(Stored data entries)
----------------------------------------

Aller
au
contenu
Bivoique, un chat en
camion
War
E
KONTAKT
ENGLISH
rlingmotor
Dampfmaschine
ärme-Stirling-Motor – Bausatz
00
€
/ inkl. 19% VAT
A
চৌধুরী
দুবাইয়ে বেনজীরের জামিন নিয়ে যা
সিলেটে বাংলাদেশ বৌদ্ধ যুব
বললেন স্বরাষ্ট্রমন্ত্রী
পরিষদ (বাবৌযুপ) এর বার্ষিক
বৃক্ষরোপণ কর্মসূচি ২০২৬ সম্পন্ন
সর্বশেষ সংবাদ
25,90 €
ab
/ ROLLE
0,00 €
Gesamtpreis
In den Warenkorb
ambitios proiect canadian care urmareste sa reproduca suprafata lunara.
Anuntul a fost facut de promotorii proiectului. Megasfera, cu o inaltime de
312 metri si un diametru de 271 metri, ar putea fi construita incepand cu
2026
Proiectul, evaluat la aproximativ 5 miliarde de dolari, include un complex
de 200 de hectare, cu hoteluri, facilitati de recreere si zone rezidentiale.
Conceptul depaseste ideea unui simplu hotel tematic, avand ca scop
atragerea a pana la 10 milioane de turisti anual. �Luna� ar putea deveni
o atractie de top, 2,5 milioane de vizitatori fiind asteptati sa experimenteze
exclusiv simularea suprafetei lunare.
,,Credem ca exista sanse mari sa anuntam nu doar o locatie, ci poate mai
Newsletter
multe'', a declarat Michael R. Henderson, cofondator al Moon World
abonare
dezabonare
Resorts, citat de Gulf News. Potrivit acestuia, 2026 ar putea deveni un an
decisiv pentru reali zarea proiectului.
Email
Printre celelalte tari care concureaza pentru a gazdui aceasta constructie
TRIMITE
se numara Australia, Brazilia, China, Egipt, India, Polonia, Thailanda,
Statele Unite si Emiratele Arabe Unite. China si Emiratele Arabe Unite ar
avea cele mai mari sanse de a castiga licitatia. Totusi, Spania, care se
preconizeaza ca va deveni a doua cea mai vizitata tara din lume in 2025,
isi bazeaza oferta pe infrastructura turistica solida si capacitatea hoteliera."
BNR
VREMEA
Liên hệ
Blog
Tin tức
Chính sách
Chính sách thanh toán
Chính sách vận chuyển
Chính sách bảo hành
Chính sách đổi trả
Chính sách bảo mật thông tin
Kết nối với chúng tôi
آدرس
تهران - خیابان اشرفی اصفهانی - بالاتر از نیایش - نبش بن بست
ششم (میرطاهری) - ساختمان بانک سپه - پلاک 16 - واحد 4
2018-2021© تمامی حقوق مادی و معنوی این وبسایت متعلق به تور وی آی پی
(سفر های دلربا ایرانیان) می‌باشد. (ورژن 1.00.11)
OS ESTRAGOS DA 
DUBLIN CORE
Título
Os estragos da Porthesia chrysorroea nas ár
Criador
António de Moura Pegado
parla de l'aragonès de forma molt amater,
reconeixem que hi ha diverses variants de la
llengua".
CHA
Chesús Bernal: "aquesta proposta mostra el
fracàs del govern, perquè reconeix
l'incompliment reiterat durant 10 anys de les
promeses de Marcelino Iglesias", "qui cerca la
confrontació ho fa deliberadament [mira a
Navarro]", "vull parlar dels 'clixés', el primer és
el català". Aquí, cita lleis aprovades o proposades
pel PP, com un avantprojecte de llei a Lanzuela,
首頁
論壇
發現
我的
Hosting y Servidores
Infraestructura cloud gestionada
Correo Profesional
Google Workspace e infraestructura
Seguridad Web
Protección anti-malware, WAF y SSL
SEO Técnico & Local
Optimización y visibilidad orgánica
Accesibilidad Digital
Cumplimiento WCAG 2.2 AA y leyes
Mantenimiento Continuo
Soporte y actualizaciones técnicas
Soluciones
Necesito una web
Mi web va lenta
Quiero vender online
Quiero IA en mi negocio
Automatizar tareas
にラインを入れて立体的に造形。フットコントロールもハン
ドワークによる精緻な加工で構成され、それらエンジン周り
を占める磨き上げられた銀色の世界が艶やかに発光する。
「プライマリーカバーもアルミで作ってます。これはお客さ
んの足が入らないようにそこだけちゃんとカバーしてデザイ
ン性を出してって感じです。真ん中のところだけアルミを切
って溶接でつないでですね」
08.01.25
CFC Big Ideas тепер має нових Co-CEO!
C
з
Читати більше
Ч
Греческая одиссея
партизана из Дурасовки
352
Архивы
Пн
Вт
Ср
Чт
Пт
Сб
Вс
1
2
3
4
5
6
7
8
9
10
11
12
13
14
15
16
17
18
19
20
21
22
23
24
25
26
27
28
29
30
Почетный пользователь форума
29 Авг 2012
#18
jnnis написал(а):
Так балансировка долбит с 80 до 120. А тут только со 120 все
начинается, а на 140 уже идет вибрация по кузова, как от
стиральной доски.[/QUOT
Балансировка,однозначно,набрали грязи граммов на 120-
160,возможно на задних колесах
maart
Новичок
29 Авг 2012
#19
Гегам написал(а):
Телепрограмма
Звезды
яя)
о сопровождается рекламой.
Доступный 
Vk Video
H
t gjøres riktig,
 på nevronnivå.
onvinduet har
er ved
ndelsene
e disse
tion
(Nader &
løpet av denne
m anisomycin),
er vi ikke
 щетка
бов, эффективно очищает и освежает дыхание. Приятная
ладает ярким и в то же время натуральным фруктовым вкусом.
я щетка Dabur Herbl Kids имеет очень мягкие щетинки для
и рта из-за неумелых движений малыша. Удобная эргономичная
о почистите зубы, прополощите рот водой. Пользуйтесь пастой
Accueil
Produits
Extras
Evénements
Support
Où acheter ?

----------------------------------------

### To do
Put every line of the data above into a numbered list, leaving out any blank lines.

### Exercise response
1. Aller
2. au
3. contenu
4. Bivoique, un chat en
5. camion
6. War
7. E
8. KONTAKT
9. ENGLISH
10. rlingmotor
11. Dampfmaschine
12. ärme-Stirling-Motor – Bausatz
13. 00
14. €
15. / inkl. 19% VAT
16. A
17. চৌধুরী
18. দুবাইয়ে বেনজীরের জামিন নিয়ে যা
19. সিলেটে বাংলাদেশ বৌদ্ধ যুব
20. বললেন স্বরাষ্ট্রমন্ত্রী
21. পরিষদ (বাবৌযুপ) এর বার্ষিক
22. বৃক্ষরোপণ কর্মসূচি ২০২৬ সম্পন্ন
23. সর্বশেষ সংবাদ
24. 25,90 €
25. ab
26. / ROLLE
27. 0,00 €
28. Gesamtpreis
29. In den Warenkorb
30. ambitios proiect canadian care urmareste sa reproduca suprafata lunara.
31. Anuntul a fost facut de promotorii proiectului. Megasfera, cu o inaltime de
32. 312 metri si un diametru de 271 metri, ar putea fi construita incepand cu
33. 2026
34. Proiectul, evaluat la aproximativ 5 miliarde de dolari, include un complex
35. de 200 de hectare, cu hoteluri, facilitati de recreere si zone rezidentiale.
36. Conceptul depaseste ideea unui simplu hotel tematic, avand ca scop
37. atragerea a pana la 10 milioane de turisti anual. �Luna� ar putea deveni
38. o atractie de top, 2,5 milioane de vizitatori fiind asteptati sa experimenteze
39. exclusiv simularea suprafetei lunare.
40. ,,Credem ca exista sanse mari sa anuntam nu doar o locatie, ci poate mai
41. Newsletter
42. multe'', a declarat Michael R. Henderson, cofondator al Moon World
43. abonare
44. dezabonare
45. Resorts, citat de Gulf News. Potrivit acestuia, 2026 ar putea deveni un an
46. decisiv pentru reali zarea proiectului.
47. Email
48. Printre celelalte tari care concureaza pentru a gazdui aceasta constructie
49. TRIMITE
50. se numara Australia, Brazilia, China, Egipt, India, Polonia, Thailanda,
51. Statele Unite si Emiratele Arabe Unite. China si Emiratele Arabe Unite ar
52. avea cele mai mari sanse de a castiga licitatia. Totusi, Spania, care se
53. preconizeaza ca va deveni a doua cea mai vizitata tara din lume in 2025,
54. isi bazeaza oferta pe infrastructura turistica solida si capacitatea hoteliera."
55. BNR
56. VREMEA
57. Liên hệ
58. Blog
59. Tin tức
60. Chính sách
61. Chính sách thanh toán
62. Chính sách vận chuyển
63. Chính sách bảo hành
64. Chính sách đổi trả
65. Chính sách bảo mật thông tin
66. Kết nối với chúng tôi
67. آدرس
68. تهران - خیابان اشرفی اصفهانی - بالاتر از نیایش - نبش بن بست
69. ششم (میرطاهری) - ساختمان بانک سپه - پلاک 16 - واحد 4
70. 2018-2021© تمامی حقوق مادی و معنوی این وبسایت متعلق به تور وی آی پی
71. (سفر های دلربا ایرانیان) می‌باشد. (ورژن 1.00.11)
72. OS ESTRAGOS DA 
73. DUBLIN CORE
74. Título
75. Os estragos da Porthesia chrysorroea nas ár
76. Criador
77. António de Moura Pegado
78. parla de l'aragonès de forma molt amater,
79. reconeixem que hi ha diverses variants de la
80. llengua".
81. CHA
82. Chesús Bernal: "aquesta proposta mostra el
83. fracàs del govern, perquè reconeix
84. l'incompliment reiterat durant 10 anys de les
85. promeses de Marcelino Iglesias", "qui cerca la
86. confrontació ho fa deliberadament [mira a
87. Navarro]", "vull parlar dels 'clixés', el primer és
88. el català". Aquí, cita lleis aprovades o proposades
89. pel PP, com un avantprojecte de llei a Lanzuela,
90. 首頁
91. 論壇
92. 發現
93. 我的
94. Hosting y Servidores
95. Infraestructura cloud gestionada
96. Correo Profesional
97. Google Workspace e infraestructura
98. Seguridad Web
99. Protección anti-malware, WAF y SSL
100. SEO Técnico & Local
101. Optimización y visibilidad orgánica
102. Accesibilidad Digital
103. Cumplimiento WCAG 2.2 AA y leyes
104. Mantenimiento Continuo
105. Soporte y actualizaciones técnicas
106. Soluciones
107. Necesito una web
108. Mi web va lenta
109. Quiero vender online
110. Quiero IA en mi negocio
111. Automatizar tareas
112. にラインを入れて立体的に造形。フットコントロールもハン
113. ドワークによる精緻な加工で構成され、それらエンジン周り
114. を占める磨き上げられた銀色の世界が艶やかに発光する。
115. 「プライマリーカバーもアルミで作ってます。これはお客さ
116. んの足が入らないようにそこだけちゃんとカバーしてデザイ
117. ン性を出してって感じです。真ん中のところだけアルミを切
118. って溶接でつないでですね」
119. 08.01.25
120. CFC Big Ideas тепер має нових Co-CEO!
121. C
122. з
123. Читати більше
124. Ч
125. Греческая одиссея
126. партизана из Дурасовки
127. 352
128. Архивы
129. Пн
130. Вт
131. Ср
132. Чт
133. Пт
134. Сб
135. Вс
136. 1
137. 2
138. 3
139. 4
140. 5
141. 6
142. 7
143. 8
144. 9
145. 10
146. 11
147. 12
148. 13
149. 14
150. 15
151. 16
152. 17
153. 18
154. 19
155. 20
156. 21
157. 22
158. 23
159. 24
160. 25
161. 26
162. 27
163. 28
164. 29
165. 30
166. Почетный пользователь форума
167. 29 Авг 2012
168. #18
169. jnnis написал(а):
170. Так балансировка долбит с 80 до 120. А тут только со 120 все
171. начинается, а на 140 уже идет вибрация по кузова, как от
172. стиральной доски.[/QUOT
173. Балансировка,однозначно,набрали грязи граммов на 120-
174. 160,возможно на задних колесах
175. maart
176. Новичок
177. 29 Авг 2012
178. #19
179. Гегам написал(а):
180. Телепрограмма
181. Звезды
182. яя)
183. о сопровождается рекламой.
184. Доступный 
185. Vk Video
186. H
187. t gjøres riktig,
188.  på nevronnivå.
189. onvinduet har
190. er ved
191. ndelsene
192. e disse
193. tion
194. (Nader &
195. løpet av denne
196. m anisomycin),
197. er vi ikke
198.  щетка
199. бов, эффективно очищает и освежает дыхание. Приятная
200. ладает ярким и в то же время натуральным фруктовым вкусом.
201. я щетка Dabur Herbl Kids имеет очень мягкие щетинки для
202. и рта из-за неумелых движений малыша. Удобная эргономичная
203. о почистите зубы, прополощите рот водой. Пользуйтесь пастой
204. Accueil
205. Produits
206. Extras
207. Evénements
208. Support
209. Où acheter ?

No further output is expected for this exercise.